Eine Vitamin C Überdosis ist im Grunde nicht möglich, da der Körper überschüssiges Vitamin C mit dem Urin wieder ausscheidet. Wichtig ist dabei aber, viel zu trinken, damit die Nieren gut durchspült werden, da die Ascorbinsäure über die Nieren ausgeschieden wird. Schwache Nieren haben Probleme mit hochdosiertem Vitamin C. Bei einer Neigung zu Nierensteinen sollte Vitamin C nicht in Dosierungen über 1.000 mg täglich eingenommen werden.

Bei einer sehr hohen Dosierung von über 5g pro Tag kann als Nebenwirkung Durchfall entstehen.  

Vitamin C aus der Nahrung

Die folgenden histaminarmen Lebensmittel sind besonders reich an Vitamin C.

  • Petersilie
  • Paprika rot
  • Grünkohl
  • Brokkoli
  • Fenchel
  • Blumenkohl
  • Löwenzahn
  • Acerola
  • Hagebutten
  • Schwarze Johannisbeeren

 Histaminnotfall?

Ist das Histaminfass so voll, dass es überläuft und heftige Symptome eintreten, hat sich folgender Notfallplan gut bewährt:

  1. Hochdosiertes Vitamin C über den Tag verteilt einnehmen
  2. Viel trinken (Histamin ist wasserlöslich)
  3. Gegebenenfalls einen Einlauf machen, um das Histamin aus dem Darm auszuspülen

 

2. Vitamin B6 – ist am Abbauprozess von Histamin beteiligt

Das Vitamin B6 ist ein wirklich faszinierendes Vitamin. Es ist an mehr Körperfunktionen beteiligt als jedes andere Vitamin.

So ist Vitamin B6 zum Bespiel an der Entgiftung der Leber (inklusive Histamin) beteiligt und kontrolliert zudem Entzündungen. Deshalb ist es so extrem wichtig, die richtige Dosierung an B-Vitaminen zur richtigen Zeit am richtigen Platz zu haben.

Dr. Carl Pfeiffer hat in den 50er Jahren festgestellt, dass manche Menschen nicht richtig methylieren (5), während die Leber ihre Entgiftungsarbeit leistet. Aufgrund dieser schlechten Methylierung während der Leberentgiftung kommt es zu einer Überproduktion an Histamin und somit zu einem Histaminanstieg im Blut. Symptome einer solchen schlechten Metyhlierung sind zwanghaftes Verhalten, Angst- und Panikattacken, Depressionen, allergische Reaktionen, Kopfschmerzen und Juckreiz. Dr. Carl Pfeiffer hat festgestellt, dass diese Personen oft an einem Mangel an Vitamin B6, Calcium, Magnesium leiden und dabei hohe Folsäurewerte aufweisen.

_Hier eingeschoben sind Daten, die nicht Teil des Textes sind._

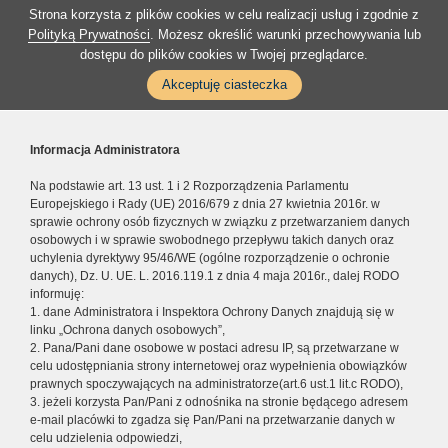
Strona korzysta z plików cookies w celu realizacji usług i zgodnie z
Polityką Prywatności
. Możesz określić warunki przechowywania lub
dostępu do plików cookies w Twojej przeglądarce.
Akceptuję ciasteczka
Informacja Administratora
Na podstawie art. 13 ust. 1 i 2 Rozporządzenia Parlamentu
Europejskiego i Rady (UE) 2016/679 z dnia 27 kwietnia 2016r. w
sprawie ochrony osób fizycznych w związku z przetwarzaniem danych
osobowych i w sprawie swobodnego przepływu takich danych oraz
uchylenia dyrektywy 95/46/WE (ogólne rozporządzenie o ochronie
danych), Dz. U. UE. L. 2016.119.1 z dnia 4 maja 2016r., dalej RODO
informuję:
1. dane Administratora i Inspektora Ochrony Danych znajdują się w
linku „Ochrona danych osobowych”,
2. Pana/Pani dane osobowe w postaci adresu IP, są przetwarzane w
celu udostępniania strony internetowej oraz wypełnienia obowiązków
prawnych spoczywających na administratorze(art.6 ust.1 lit.c RODO),
3. jeżeli korzysta Pan/Pani z odnośnika na stronie będącego adresem
e-mail placówki to zgadza się Pan/Pani na przetwarzanie danych w
celu udzielenia odpowiedzi,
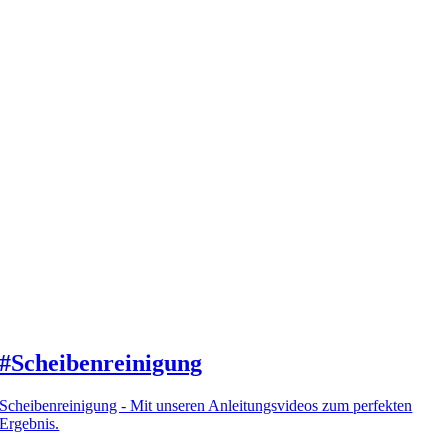
#Scheibenreinigung
Scheibenreinigung - Mit unseren Anleitungsvideos zum perfekten
Ergebnis.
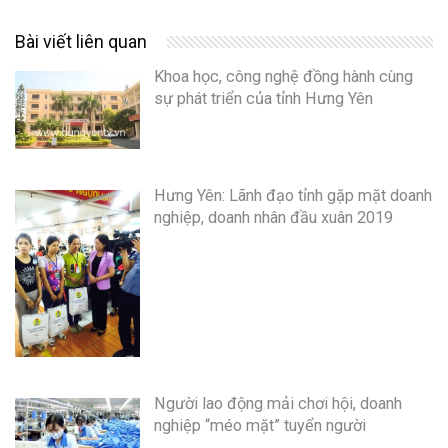
Bài viết liên quan
Khoa học, công nghệ đồng hành cùng
sự phát triển của tỉnh Hưng Yên
Hưng Yên: Lãnh đạo tỉnh gặp mặt doanh
nghiệp, doanh nhân đầu xuân 2019
Người lao động mải chơi hội, doanh
nghiệp “méo mặt” tuyển người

Vitamin B6 ist aber auch Co-Pilot verschiedener Enzyme wie der Diaminoxidase (DAO). Ohne diesen Co-Faktor ist das DAO eigentlich nicht funktionsfähig und kann das Histamin nicht richtig abbauen.

Vitamin B6 ist ebenso für Stoffwechselwege der Energiegewinnung und der Regeneration des Organismus notwendig. Bei einem Mangel kommt es meist zu Symptomen wie Erschöpfung, Müdigkeit, Schlafstörungen, chron. Durchfall, erhöhte Infektanfälligkeit oder Vitalitätsverlust. Ein B6 Defizit kann zudem den anabolen Stoffwechsel von Hormonen und Neurotransmittern direkt stören und somit zu depressiven Verstimmungen führen. 

Man hat festgestellt, dass Menschen mit einer Histaminintoleranz oft einen Mangel an B6 aufweisen. Auch die Pille und manche Antibiotika können einen B6-Mangel herbeiführen.

Wird dieser behoben, kann es also durchaus zu einer Verbesserung der Symptomatik kommen. Erste kleinere Studien haben gezeigt, dass sich die Enzymaktivität der DAO erhöht hat, wenn die Betroffenen Vitamin B6 eingenommen haben. Bei Personen, denen es an den DAO-Kofaktoren mangelt, ist eine Besserung der Symptome durch die Kombination aus Vitamin C und Vitamin B6 belegt.

Der Vitamin B6 Spiegel sollte im Blut kontrolliert und bei einem Mangel durch Nahrungsergänzungsmittel unterstützt werden.

Wie viel Vitamin B6 brauche ich?

Der Körper kann kein Vitamin B6 selbst produzieren. Deshalb muss es dem Körper über die Ernährung oder Nahrungsergänzungsmittel zugeführt werden.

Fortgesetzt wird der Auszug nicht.